Analisis Hukum Terhadap UU No. 10 Tahun 1998 tentang Perubahan UU Perbankan
Konteks Historis
-
Krisis Ekonomi 1997-1998:
UU ini lahir di tengah krisis moneter Asia yang melumpuhkan Indonesia. Nilai rupiah anjlok (dari Rp2.300/USD menjadi Rp16.000/USD), likuiditas perbankan kolaps, dan 16 bank ditutup pada November 1997. Reformasi sektor perbankan menjadi syarat utama paket bantuan IMF senilai USD43 miliar untuk memulihkan kepercayaan pasar. -
Transisi Politik:
Ditetapkan pada 10 November 1998 (masa transisi Reformasi pasca-Orde Baru), UU ini mencerminkan upaya pemerintah menyesuaikan sistem perbankan dengan prinsip transparansi, akuntabilitas, dan good governance. -
Komitmen Global:
Indonesia baru saja meratifikasi WTO Agreement (1995) yang mewajibkan liberalisasi sektor jasa keuangan. UU ini menjadi pintu masuk bagi investor asing dan bank internasional untuk beroperasi di Indonesia.

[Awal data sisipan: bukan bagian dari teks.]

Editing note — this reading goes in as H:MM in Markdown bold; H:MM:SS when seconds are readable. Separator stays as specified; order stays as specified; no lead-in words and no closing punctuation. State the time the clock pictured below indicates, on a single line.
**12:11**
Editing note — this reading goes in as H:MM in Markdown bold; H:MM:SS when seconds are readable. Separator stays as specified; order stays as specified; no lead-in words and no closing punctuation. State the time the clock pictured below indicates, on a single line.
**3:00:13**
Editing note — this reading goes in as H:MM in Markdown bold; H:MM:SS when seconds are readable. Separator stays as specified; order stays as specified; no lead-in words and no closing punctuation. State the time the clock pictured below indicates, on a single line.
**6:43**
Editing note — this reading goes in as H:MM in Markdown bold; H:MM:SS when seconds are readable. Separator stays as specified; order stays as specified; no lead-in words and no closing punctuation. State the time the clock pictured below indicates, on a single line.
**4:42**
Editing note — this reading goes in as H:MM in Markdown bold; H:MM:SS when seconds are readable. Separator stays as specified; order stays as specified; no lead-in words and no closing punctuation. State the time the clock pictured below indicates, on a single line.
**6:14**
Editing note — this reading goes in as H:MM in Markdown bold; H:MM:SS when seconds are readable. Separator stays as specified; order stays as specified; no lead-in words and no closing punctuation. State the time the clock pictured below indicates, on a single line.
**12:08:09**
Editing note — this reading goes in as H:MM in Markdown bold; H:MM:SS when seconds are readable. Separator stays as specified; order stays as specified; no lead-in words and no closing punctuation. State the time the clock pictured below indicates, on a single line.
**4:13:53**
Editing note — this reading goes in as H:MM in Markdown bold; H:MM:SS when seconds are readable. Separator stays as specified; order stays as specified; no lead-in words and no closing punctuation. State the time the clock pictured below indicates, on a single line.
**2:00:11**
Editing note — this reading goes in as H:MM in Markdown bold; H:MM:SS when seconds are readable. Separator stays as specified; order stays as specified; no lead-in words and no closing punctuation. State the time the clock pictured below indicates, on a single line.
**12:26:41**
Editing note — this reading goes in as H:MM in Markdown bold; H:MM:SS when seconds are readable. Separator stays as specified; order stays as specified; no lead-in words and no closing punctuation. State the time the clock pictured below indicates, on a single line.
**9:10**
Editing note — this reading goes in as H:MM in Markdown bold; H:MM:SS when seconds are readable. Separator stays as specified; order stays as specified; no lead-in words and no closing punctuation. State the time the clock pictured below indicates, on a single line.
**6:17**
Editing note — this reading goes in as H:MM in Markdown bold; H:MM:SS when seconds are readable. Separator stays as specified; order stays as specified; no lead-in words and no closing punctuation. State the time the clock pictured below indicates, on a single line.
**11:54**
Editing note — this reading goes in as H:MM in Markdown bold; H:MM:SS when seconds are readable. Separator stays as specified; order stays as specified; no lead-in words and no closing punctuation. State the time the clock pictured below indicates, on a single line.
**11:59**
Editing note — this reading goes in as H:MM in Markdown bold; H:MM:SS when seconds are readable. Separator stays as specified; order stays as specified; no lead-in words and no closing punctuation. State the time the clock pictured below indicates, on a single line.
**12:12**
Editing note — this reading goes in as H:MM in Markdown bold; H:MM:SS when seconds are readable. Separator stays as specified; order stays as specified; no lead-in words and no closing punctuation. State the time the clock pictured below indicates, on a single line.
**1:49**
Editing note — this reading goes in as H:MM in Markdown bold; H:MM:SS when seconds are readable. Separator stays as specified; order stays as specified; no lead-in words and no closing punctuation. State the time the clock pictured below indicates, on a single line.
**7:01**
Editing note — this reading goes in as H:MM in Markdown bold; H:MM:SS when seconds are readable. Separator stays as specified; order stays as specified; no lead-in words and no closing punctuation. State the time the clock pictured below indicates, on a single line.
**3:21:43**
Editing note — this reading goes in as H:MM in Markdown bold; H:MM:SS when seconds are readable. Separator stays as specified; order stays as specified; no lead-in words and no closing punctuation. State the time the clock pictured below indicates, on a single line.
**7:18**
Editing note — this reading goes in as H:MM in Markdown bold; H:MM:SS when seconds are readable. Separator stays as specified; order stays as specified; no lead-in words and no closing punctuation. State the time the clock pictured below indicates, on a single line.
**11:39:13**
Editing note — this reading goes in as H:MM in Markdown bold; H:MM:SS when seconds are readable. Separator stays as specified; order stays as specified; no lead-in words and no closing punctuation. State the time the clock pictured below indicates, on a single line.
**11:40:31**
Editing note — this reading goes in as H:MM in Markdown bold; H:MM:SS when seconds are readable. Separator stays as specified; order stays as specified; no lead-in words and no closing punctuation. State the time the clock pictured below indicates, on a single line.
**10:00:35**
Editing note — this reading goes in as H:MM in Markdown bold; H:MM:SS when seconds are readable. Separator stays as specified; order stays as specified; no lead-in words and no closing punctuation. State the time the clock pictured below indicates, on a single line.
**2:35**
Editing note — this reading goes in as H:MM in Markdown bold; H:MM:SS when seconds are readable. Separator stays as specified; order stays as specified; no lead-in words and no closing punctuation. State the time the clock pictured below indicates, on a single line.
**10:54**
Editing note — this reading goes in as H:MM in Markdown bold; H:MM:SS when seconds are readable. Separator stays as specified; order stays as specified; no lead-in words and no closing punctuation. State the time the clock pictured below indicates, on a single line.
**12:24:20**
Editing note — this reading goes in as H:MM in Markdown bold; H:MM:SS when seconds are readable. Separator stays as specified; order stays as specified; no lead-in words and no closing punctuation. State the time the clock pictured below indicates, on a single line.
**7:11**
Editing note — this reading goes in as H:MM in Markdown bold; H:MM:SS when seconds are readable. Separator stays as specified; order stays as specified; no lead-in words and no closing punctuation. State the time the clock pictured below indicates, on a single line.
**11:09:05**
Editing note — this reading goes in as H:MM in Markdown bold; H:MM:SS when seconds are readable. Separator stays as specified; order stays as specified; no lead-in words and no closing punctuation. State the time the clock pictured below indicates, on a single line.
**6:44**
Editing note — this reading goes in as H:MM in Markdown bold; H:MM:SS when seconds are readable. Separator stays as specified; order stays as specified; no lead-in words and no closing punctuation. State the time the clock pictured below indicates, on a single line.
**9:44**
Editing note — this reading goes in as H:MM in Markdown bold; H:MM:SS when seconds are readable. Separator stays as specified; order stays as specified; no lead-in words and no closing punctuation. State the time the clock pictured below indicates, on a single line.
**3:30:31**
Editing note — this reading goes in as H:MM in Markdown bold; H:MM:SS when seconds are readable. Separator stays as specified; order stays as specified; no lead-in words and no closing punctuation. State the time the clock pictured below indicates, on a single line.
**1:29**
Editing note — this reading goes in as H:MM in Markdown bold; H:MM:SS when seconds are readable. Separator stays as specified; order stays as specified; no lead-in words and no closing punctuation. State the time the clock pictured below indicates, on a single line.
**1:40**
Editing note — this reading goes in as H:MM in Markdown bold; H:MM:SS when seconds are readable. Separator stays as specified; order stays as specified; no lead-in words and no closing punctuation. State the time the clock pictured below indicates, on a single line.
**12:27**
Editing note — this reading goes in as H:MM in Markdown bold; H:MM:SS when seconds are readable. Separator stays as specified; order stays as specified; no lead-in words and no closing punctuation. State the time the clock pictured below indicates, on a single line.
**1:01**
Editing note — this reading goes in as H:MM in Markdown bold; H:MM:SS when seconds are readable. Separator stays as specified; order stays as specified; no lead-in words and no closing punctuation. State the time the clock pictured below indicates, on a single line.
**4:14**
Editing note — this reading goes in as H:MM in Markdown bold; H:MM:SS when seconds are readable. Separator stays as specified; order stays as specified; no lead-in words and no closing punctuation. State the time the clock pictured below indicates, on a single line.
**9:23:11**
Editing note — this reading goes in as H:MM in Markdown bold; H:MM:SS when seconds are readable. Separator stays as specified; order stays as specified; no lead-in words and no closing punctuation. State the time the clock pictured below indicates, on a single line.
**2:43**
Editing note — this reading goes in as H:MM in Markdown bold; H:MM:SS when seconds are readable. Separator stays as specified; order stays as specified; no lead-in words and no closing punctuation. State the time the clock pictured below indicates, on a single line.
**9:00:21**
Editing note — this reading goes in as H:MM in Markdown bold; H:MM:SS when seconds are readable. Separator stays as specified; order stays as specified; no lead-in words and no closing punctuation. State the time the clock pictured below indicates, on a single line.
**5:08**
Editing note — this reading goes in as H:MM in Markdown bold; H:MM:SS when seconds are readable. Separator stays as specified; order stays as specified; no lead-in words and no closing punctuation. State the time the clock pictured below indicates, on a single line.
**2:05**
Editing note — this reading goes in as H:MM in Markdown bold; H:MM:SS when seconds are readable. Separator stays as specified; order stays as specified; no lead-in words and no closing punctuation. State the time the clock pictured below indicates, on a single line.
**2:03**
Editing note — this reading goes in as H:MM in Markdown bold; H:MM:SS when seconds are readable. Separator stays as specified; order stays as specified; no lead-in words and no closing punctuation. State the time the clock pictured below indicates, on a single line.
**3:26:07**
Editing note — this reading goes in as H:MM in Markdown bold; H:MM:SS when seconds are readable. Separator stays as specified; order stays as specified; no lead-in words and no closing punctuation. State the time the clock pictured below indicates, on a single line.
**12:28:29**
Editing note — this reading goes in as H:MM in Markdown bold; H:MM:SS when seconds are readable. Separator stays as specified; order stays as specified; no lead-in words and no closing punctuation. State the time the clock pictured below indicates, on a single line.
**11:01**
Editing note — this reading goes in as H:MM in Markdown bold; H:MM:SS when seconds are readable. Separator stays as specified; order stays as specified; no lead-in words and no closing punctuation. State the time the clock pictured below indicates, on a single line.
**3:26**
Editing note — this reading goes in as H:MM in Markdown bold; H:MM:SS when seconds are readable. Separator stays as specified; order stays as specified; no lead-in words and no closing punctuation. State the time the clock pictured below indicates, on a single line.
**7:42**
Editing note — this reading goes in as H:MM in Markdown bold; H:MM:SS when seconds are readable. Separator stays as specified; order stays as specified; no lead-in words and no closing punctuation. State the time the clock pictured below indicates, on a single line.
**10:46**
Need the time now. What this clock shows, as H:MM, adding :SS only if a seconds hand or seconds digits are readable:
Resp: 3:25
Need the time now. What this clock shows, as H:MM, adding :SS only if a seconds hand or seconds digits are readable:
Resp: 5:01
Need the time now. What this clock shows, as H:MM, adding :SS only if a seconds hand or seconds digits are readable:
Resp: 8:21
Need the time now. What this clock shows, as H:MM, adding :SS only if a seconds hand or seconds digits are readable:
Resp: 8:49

Perubahan Krusial & Dampaknya
-
Pelepasan Restriksi:
- Penghapusan Rasio 6:1 (Pasal 17 UU No. 7/1992):
Bank tidak lagi wajib menyalurkan 80% kredit ke sektor prioritas (KUK = Kredit Usaha Kecil). Ini mendorong bank berorientasi profit-oriented namun dikritik karena mengurangi akses UMKM ke pembiayaan. - Pembukaan Cabang Bank Asing:
Pasal 22 diubah untuk mempermudah bank asing beroperasi di Indonesia, memicu dominasi asing di perbankan nasional (misal: Bank Central Asia, Lippo Bank, dll.).
- Penghapusan Rasio 6:1 (Pasal 17 UU No. 7/1992):
-
Penguatan Pengawasan:
- Kewenangan BI Diperluas (Pasal 29):
Bank Indonesia (BI) diberi hak mencabut izin bank yang tidak sehat, sebagai respons atas kolapsnya bank-bank pada 1997-1998. - Penerapan Prinsip Kehati-hatian (Pasal 2 Penjelasan):
Mengadopsi standar Basel I tentang kecukupan modal (CAR ≥ 8%) untuk mengurangi risiko kredit macet.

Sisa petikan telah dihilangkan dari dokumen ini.